Less than two months before Trudeau’s speech in Calgary, Prime Minister Stephen Harper granted an interview to the CBC. On the subject of his contention that any further regulation of the oil-and-gas sector must be done in concert with the United States, Harper was asked whether he had proposed anything to the Americans. In response, he pointed to Alberta’s system:
“This is the tech-fund price carbon levy and the, the, it’s not a levy. It’s a price and there’s a tech fund in which, in which the private sector makes investments,” the Prime Minister explained. “So look, that’s what Alberta has done, that’s a model that’s available, but you know, as I say, we’re very open to see progress on this on a continental basis. I’ve said that repeatedly to our partners in North America and we look forward to working on that.”
On Wednesday, I emailed the office of Environment Minister Leona Aglukkaq to ask about the government’s position. I presented Oliver’s comments from this week and Harper’s comments from December and then wrote, “On that note, can you clarify the government’s position? What is the difference between the price on carbon that the Prime Minister supports and the tax on carbon that the Finance minister rejects?”
In response, I received the following three sentences:
“Justin Trudeau has been very clear with Canadians that he wants to impose a job-killing carbon tax on middle-class families. Our Government is taking an approach that has reduced emissions while growing the economy and creating good, well-paying jobs for Canadian families. And we have done so without a carbon tax, which would raise the price of everything—from home heating to groceries.”
So a price on carbon is a bad thing and a price on carbon is a carbon tax and a tax on carbon is unproven as a means of reducing greenhouse-gas emissions and it will have a negative effect on the economy, but Alberta’s price on carbon is an argument for approving the Keystone XL pipeline and a model that the Harper government has recommended to the United States for continental coordination.
The history here is rich. In 2008, the Conservatives supported pricing carbon through cap-and-trade, while opposing a carbon tax. In 2011, the Conservatives decided that cap-and-trade, at least as proposed by the NDP, was equivalent to a carbon tax.

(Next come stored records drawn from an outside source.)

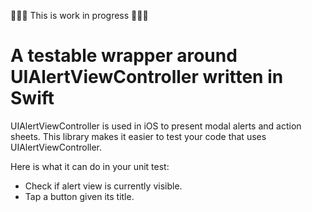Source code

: 🚧🚧🚧 This is work in progress 🚧🚧🚧

# A testable wrapper around UIAlertViewController written in Swift

UIAlertViewController is used in iOS to present modal alerts and action sheets. This library makes it easier to test your code that uses UIAlertViewController.

Here is what it can do in your unit test:

* Check if alert view is currently visible.
* Tap a button given its title.


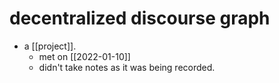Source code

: # decentralized discourse graph

- a [[project]].
  - met on [[2022-01-10]]
  - didn't take notes as it was being recorded.

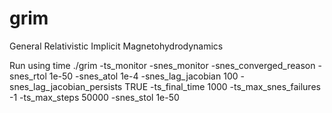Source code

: grim
====

General Relativistic Implicit Magnetohydrodynamics

Run using 
time ./grim -ts_monitor -snes_monitor -snes_converged_reason -snes_rtol 1e-50 -snes_atol 1e-4 -snes_lag_jacobian 100 -snes_lag_jacobian_persists TRUE -ts_final_time 1000 -ts_max_snes_failures -1 -ts_max_steps 50000 -snes_stol 1e-50
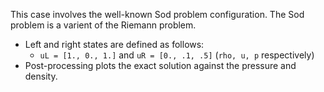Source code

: This case involves the well-known Sod problem configuration.
The Sod problem is a varient of the Riemann problem.  
  - Left and right states are defined as follows:
    - `uL = [1., 0., 1.]` and `uR = [0., .1, .5]` 
    (`rho, u, p` respectively)
  - Post-processing plots the exact solution against the 
  pressure and density.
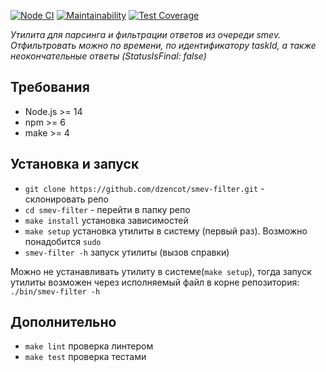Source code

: [![Node CI](https://github.com/dzencot/smev-filter/workflows/Node.js%20CI/badge.svg)](https://github.com/dzencot/smev-filter/actions)
[![Maintainability](https://api.codeclimate.com/v1/badges/dfc50c2d88cd46d069c1/maintainability)](https://codeclimate.com/github/dzencot/smev-filter/maintainability)
[![Test Coverage](https://api.codeclimate.com/v1/badges/dfc50c2d88cd46d069c1/test_coverage)](https://codeclimate.com/github/dzencot/smev-filter/test_coverage)

*Утилита для парсинга и фильтрации ответов из очереди smev.
Отфильтровать можно по времени, по идентификатору taskId, а также неокончательные ответы (StatusIsFinal: false)*

## Требования

* Node.js >= 14
* npm >= 6
* make >= 4

## Установка и запуск

* `git clone https://github.com/dzencot/smev-filter.git` - склонировать репо
* `cd smev-filter` - перейти в папку репо
* `make install` установка зависимостей
* `make setup` установка утилиты в систему (первый раз). Возможно понадобится `sudo`
* `smev-filter -h` запуск утилиты (вызов справки)

Можно не устанавливать утилиту в системе(`make setup`), тогда запуск утилиты возможен через исполняемый файл в корне репозитория: `./bin/smev-filter -h`

## Дополнительно

* `make lint` проверка линтером
* `make test` проверка тестами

So far, Trudeau has only expressed support for a price on carbon. For that, the Conservatives accuse him of supporting a job-killing carbon tax. But the government seems vaguely willing to accept Alberta’s price on carbon as a “model” and at least touts that price as a thing the American government should consider when deciding whether to approve the Keystone XL pipeline. And oh, by the way, there were negotiations between the federal government and the provinces that would have used Alberta’s price on carbon as a model at the national level for the oil-and-gas sector.
The Harper government now claims that nothing more should be done about emissions from the oil-and-gas sector unless the United States wants to act in concert, but there is much that should be explained to defend that stance.
“There hasn’t been a great deal of subtlety in talking about carbon pricing,” Peter Kent observed two years ago.
So now there is a hint of subtlety amid the shouting.
The punchline is that within the highlight reel the Conservative party put together to demonstrate Trudeau’s support for a carbon tax is Trudeau’s call for a “mature, honest conversation about carbon pricing.”
You’ll understand it would be hell if the nation ever fell for that.